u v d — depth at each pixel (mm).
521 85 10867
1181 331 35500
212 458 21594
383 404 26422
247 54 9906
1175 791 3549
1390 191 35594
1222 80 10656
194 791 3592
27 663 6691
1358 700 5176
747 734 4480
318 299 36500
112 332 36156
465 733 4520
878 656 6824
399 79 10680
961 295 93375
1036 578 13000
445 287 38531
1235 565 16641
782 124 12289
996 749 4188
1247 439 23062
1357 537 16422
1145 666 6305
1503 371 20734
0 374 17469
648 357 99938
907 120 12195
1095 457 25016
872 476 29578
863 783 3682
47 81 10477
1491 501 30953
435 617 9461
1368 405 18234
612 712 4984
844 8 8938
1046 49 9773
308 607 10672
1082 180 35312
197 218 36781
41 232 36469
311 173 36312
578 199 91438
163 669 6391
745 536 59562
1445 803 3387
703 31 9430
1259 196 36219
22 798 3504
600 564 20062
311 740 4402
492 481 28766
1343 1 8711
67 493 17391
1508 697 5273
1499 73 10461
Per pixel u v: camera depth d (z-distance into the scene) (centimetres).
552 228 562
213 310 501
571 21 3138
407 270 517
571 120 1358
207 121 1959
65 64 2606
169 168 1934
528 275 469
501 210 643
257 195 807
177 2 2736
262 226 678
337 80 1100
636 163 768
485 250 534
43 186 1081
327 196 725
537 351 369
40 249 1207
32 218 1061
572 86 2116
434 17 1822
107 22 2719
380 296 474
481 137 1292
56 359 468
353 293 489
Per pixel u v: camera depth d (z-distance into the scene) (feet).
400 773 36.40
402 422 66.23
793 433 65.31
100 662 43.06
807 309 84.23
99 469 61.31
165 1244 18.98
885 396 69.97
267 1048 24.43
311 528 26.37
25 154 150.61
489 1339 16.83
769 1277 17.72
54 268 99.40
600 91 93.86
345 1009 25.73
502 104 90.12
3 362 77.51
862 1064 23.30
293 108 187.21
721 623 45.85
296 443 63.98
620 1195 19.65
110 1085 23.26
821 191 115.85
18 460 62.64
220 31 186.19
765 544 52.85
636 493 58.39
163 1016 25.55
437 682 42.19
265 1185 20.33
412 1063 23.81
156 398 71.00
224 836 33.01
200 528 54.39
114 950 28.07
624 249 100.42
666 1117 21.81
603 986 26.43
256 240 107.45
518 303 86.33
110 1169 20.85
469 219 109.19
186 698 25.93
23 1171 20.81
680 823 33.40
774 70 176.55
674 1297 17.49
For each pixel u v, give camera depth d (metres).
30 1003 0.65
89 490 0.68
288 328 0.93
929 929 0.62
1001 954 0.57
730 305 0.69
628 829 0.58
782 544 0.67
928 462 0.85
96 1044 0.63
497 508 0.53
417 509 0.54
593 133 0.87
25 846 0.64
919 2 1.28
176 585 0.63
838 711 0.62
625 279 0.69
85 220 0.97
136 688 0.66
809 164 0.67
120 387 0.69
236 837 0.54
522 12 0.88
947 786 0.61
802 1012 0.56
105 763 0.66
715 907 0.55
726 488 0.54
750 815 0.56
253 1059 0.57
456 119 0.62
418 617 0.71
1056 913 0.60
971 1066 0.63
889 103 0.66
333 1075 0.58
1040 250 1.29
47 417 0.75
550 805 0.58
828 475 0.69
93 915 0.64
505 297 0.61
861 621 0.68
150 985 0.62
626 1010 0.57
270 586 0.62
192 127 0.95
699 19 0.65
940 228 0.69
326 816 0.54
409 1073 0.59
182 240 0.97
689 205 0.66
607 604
====================
Exercise → Leave out every line after the one with "165 1244 18.98". Reproduce the material above exactly from its first line through that line.

Answer to this problem →
u v d — depth at each pixel (mm).
521 85 10867
1181 331 35500
212 458 21594
383 404 26422
247 54 9906
1175 791 3549
1390 191 35594
1222 80 10656
194 791 3592
27 663 6691
1358 700 5176
747 734 4480
318 299 36500
112 332 36156
465 733 4520
878 656 6824
399 79 10680
961 295 93375
1036 578 13000
445 287 38531
1235 565 16641
782 124 12289
996 749 4188
1247 439 23062
1357 537 16422
1145 666 6305
1503 371 20734
0 374 17469
648 357 99938
907 120 12195
1095 457 25016
872 476 29578
863 783 3682
47 81 10477
1491 501 30953
435 617 9461
1368 405 18234
612 712 4984
844 8 8938
1046 49 9773
308 607 10672
1082 180 35312
197 218 36781
41 232 36469
311 173 36312
578 199 91438
163 669 6391
745 536 59562
1445 803 3387
703 31 9430
1259 196 36219
22 798 3504
600 564 20062
311 740 4402
492 481 28766
1343 1 8711
67 493 17391
1508 697 5273
1499 73 10461
Per pixel u v: camera depth d (z-distance into the scene) (centimetres).
552 228 562
213 310 501
571 21 3138
407 270 517
571 120 1358
207 121 1959
65 64 2606
169 168 1934
528 275 469
501 210 643
257 195 807
177 2 2736
262 226 678
337 80 1100
636 163 768
485 250 534
43 186 1081
327 196 725
537 351 369
40 249 1207
32 218 1061
572 86 2116
434 17 1822
107 22 2719
380 296 474
481 137 1292
56 359 468
353 293 489
Per pixel u v: camera depth d (z-distance into the scene) (feet).
400 773 36.40
402 422 66.23
793 433 65.31
100 662 43.06
807 309 84.23
99 469 61.31
165 1244 18.98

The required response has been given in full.